Come Sunday, football fans across the U.S. are going to flock to the biggest screen in their house to watch the game of the year unfold. Quite a few may even use the occasion to justify buying a new and even bigger TV set.

However, for some consumers, size already isn’t everything. Fast forward a few years, and you may find yourself in completely different living spaces, with different needs and desires. “The home viewing environment and the way consumers watch TV is constantly evolving,” Samsung’s home entertainment marketing SVP Dave Das recently told Variety. “We can only imagine how they are going to be watching the big game 10 years from now.”

Some of Samsung’s researchers have already been working on new TV design concepts that could one day completely change how we buy and possibly even watch TVs.
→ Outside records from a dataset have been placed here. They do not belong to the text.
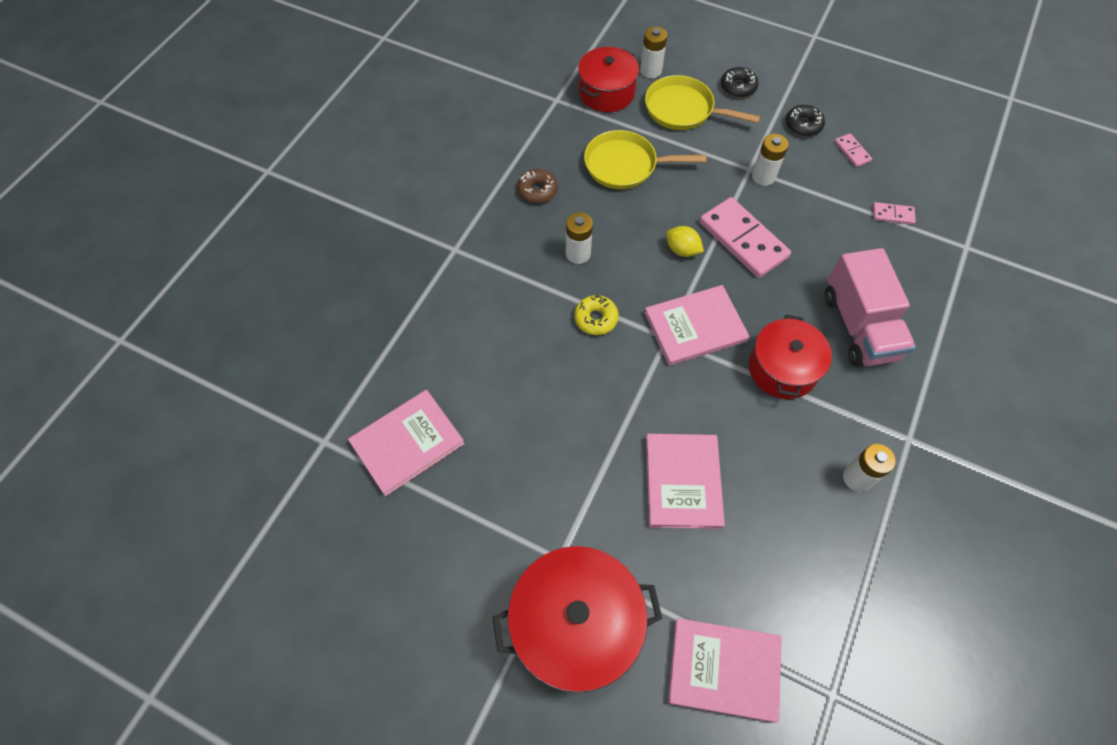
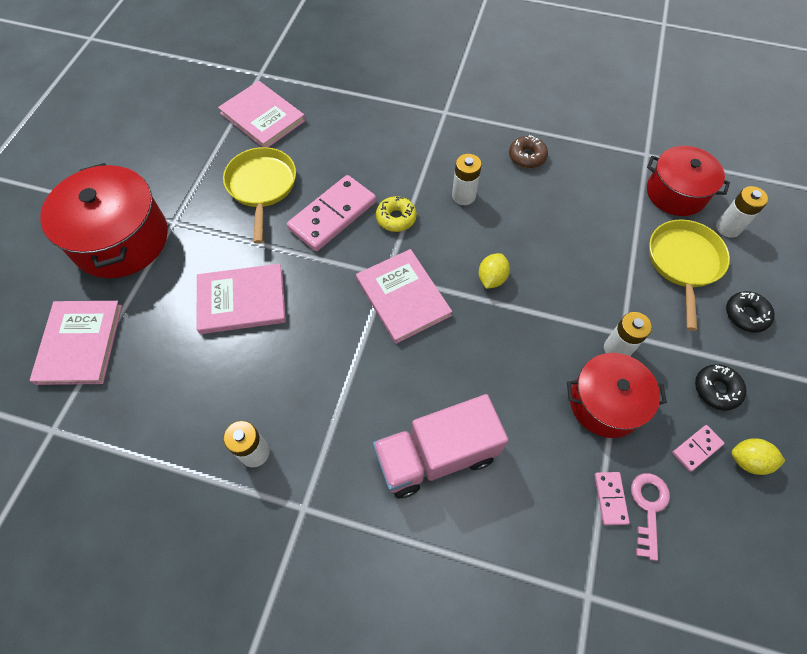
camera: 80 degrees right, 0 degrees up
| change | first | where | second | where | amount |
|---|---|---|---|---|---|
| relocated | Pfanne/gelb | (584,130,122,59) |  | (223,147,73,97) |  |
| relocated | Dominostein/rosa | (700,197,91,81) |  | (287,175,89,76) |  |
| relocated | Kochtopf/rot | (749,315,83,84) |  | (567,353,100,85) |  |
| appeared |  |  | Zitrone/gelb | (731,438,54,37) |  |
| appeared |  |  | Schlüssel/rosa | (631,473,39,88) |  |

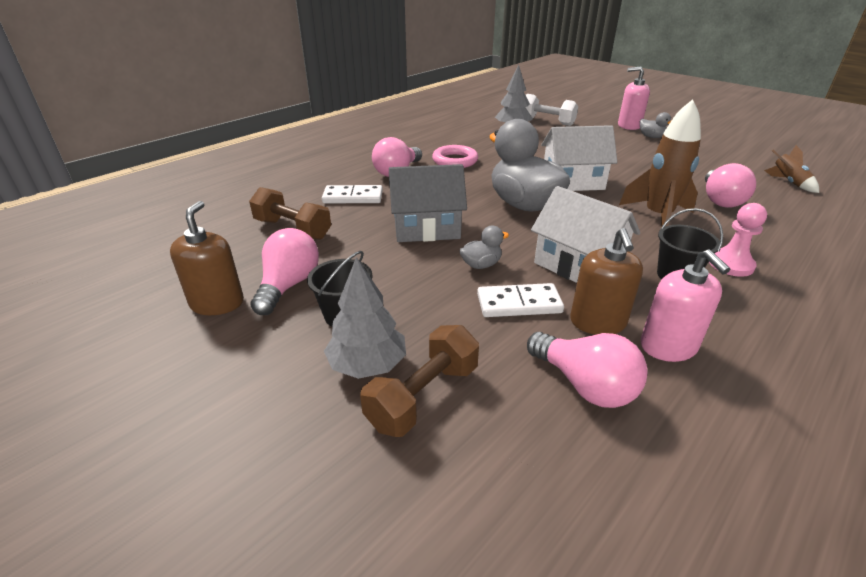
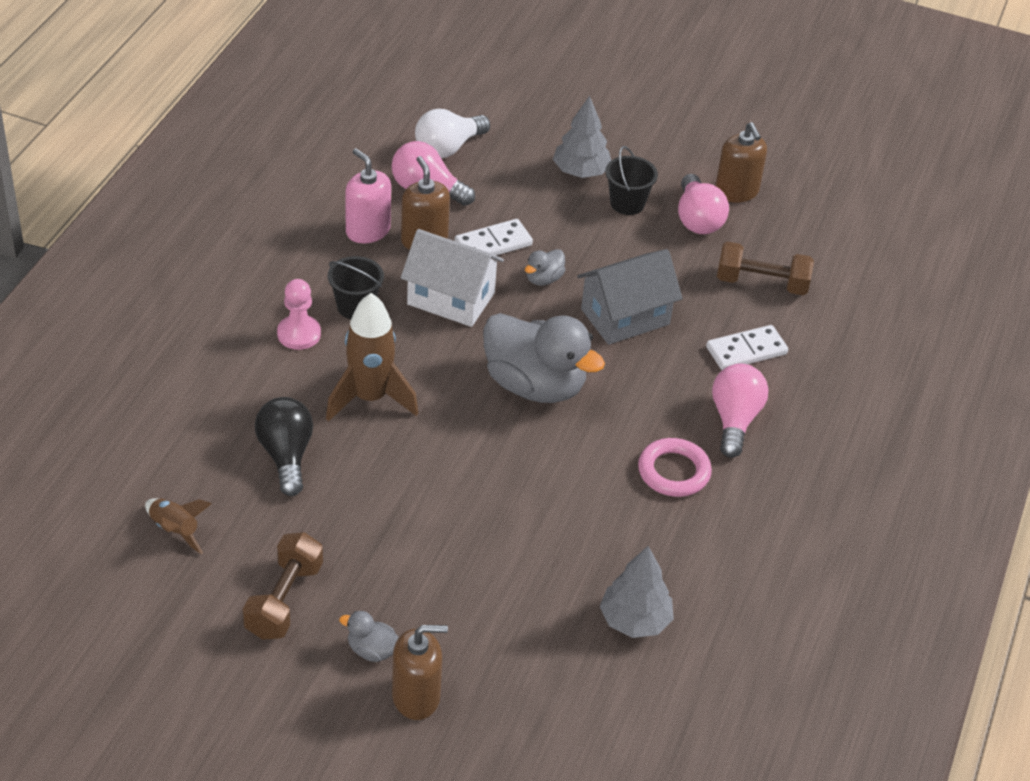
camera: 155 degrees right, 10 degrees up
| change | first | where | second | where | amount |
|---|---|---|---|---|---|
| colour | Seifenspender/rosa | (618,66,32,64) | Seifenspender/braun | (392,625,56,95) |  |
| missing | Hantel/weiß | (525,94,53,32) |  |  |  |
| missing | Haus/weiß | (541,125,76,66) |  |  |  |
| colour | Glühbirne/rosa | (705,163,51,45) | Glühbirne/schwarz | (255,397,58,99) |  |
| relocated | Hantel/braun | (360,325,119,112) |  | (243,532,80,108) |  |
| appeared |  |  | Glühbirne/weiß | (415,109,75,49) |  |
The company displayed some of that work at the Consumer Electronics Show in Las Vegas earlier this year, with a focus on modular display tiles that can be bought separately and then combined to a variety of shapes.

“For instance, consumers can upgrade to a larger size TV in the future without having to replace their existing TV,” said Das. “They can just add on more screens and even scale the aspect ratio depending upon the content from 21:9 to 16:9.”

Part of the demonstration at CES also included the ability of displays to automatically adjust their size based on the aspect radio of a video — think of it as a kind of Transformer television. Said Das: “These displays can go from a 16:9 screen ratio to a 21:9 screen, simply by splitting the screen into two parts and reassembling on the sides when you decide to watch a wide-screen video like a movie.”

Of course, companies like Samsung tend to display all kinds of concept products at trade shows, and most of them never become a finished product. A display that automatically changes its size may seem far-fetched. But the concept of modular displays that can be bought over time, and then assembled to a TV screen based on one’s personal needs and budget, is intriguing.

To be fair, Samsung isn’t the first company to explore modular TVs. Set-top maker NDS, which has since become part of Cisco, already showed off a slightly less-polished version of this idea back in 2012. But the fact that one of the biggest manufacturers of TV sets in the world is exploring the same concepts goes to show that TVs may look very different in the future.